The required output is the lines below from the line containing "The simplest solution" to the line containing "### How to remove sindex.biz?", inclusive, retyped exactly. No other lines belong in it.

[Start of section]

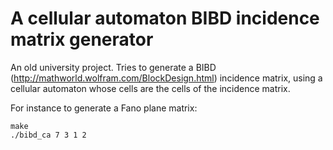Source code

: # A cellular automaton BIBD incidence matrix generator

An old university project. Tries to generate a BIBD (http://mathworld.wolfram.com/BlockDesign.html) incidence matrix, using a cellular automaton whose cells are the cells of the incidence matrix.

For instance to generate a Fano plane matrix:

    make
    ./bibd_ca 7 3 1 2
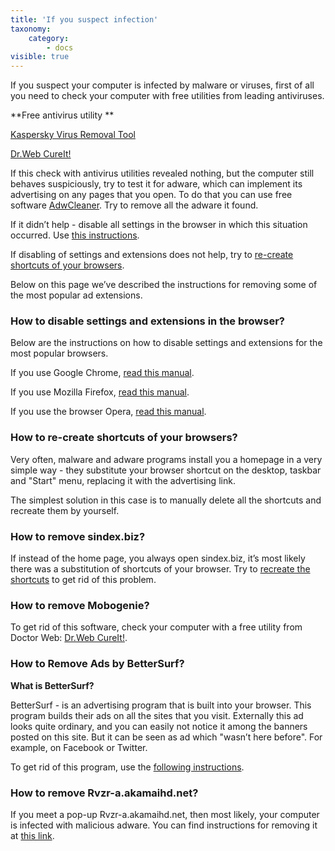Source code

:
 ```yaml
---
title: 'If you suspect infection'
taxonomy:
    category:
        - docs
visible: true
---
```


If you suspect your computer is infected by malware or viruses, first of all you need to check your computer with free utilities from leading antiviruses.

**Free antivirus utility **

[Kaspersky Virus Removal Tool](https://www.kaspersky.ru/downloads/thank-you/free-virus-removal-tool)

[Dr.Web CureIt! ](http://www.freedrweb.com/cureit/?lng=en)

If this check with antivirus utilities revealed nothing, but the computer still behaves suspiciously, try to test it for adware, which can implement its advertising on any pages that you open. To do that you can use free software [AdwCleaner](http://www.bleepingcomputer.com/download/adwcleaner/). Try to remove all the adware it found. 


If it didn’t help - disable all settings in the browser in which this situation occurred. Use [this instructions](#instruction). 

If disabling of settings and extensions does not help, try to [re-create shortcuts of your browsers](#shortcuts).

Below on this page we’ve described the instructions for removing some of the most popular ad extensions.

<a id="instruction"></a>
### How to disable settings and extensions in the browser? 

Below are the instructions on how to disable settings and extensions for the most popular browsers.

If you use Google Chrome, [read this manual](https://support.google.com/chrome/answer/187443?hl=en).

If you use Mozilla Firefox, [read this manual](https://support.mozilla.org/en-US/kb/disable-or-remove-add-ons).

If you use the browser Opera, [read this manual](http://help.opera.com/Windows/11.50/en/extensions.html).

<a id="shortcuts"></a>
### How to re-create shortcuts of your browsers?

Very often, malware and adware programs install you a homepage in a very simple way - they substitute your browser shortcut on the desktop, taskbar and "Start" menu, replacing it with the advertising link.

The simplest solution in this case is to manually delete all the shortcuts and recreate them by yourself.

### How to remove sindex.biz?

If instead of the home page, you always open sindex.biz, it’s most likely there was a substitution of shortcuts of your browser. Try to [recreate the shortcuts](#shortcuts) to get rid of this problem.

### How to remove Mobogenie?

To get rid of this software, check your computer with a free utility from Doctor Web: [Dr.Web CureIt!](http://www.freedrweb.com/cureit/).

### How to Remove Ads by BetterSurf?

**What is BetterSurf?**

BetterSurf - is an advertising program that is built into your browser. This program builds their ads on all the sites that you visit. Externally this ad looks quite ordinary, and you can easily not notice it among the banners posted on this site. But it can be seen as ad which "wasn’t here before". For example, on Facebook or Twitter.

To get rid of this program, use the [following instructions](http://malwaretips.com/blogs/bettersurf-virus-removal/).

### How to remove Rvzr-a.akamaihd.net?

If you meet a pop-up Rvzr-a.akamaihd.net, then most likely, your computer is infected with malicious adware. You can find instructions for removing it at [this link](http://malwaretips.com/blogs/rvzr-a-akamaihd-net-virus/).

[End of section]

[REPLY TO THE EXERCISE]:
The simplest solution in this case is to manually delete all the shortcuts and recreate them by yourself.

### How to remove sindex.biz?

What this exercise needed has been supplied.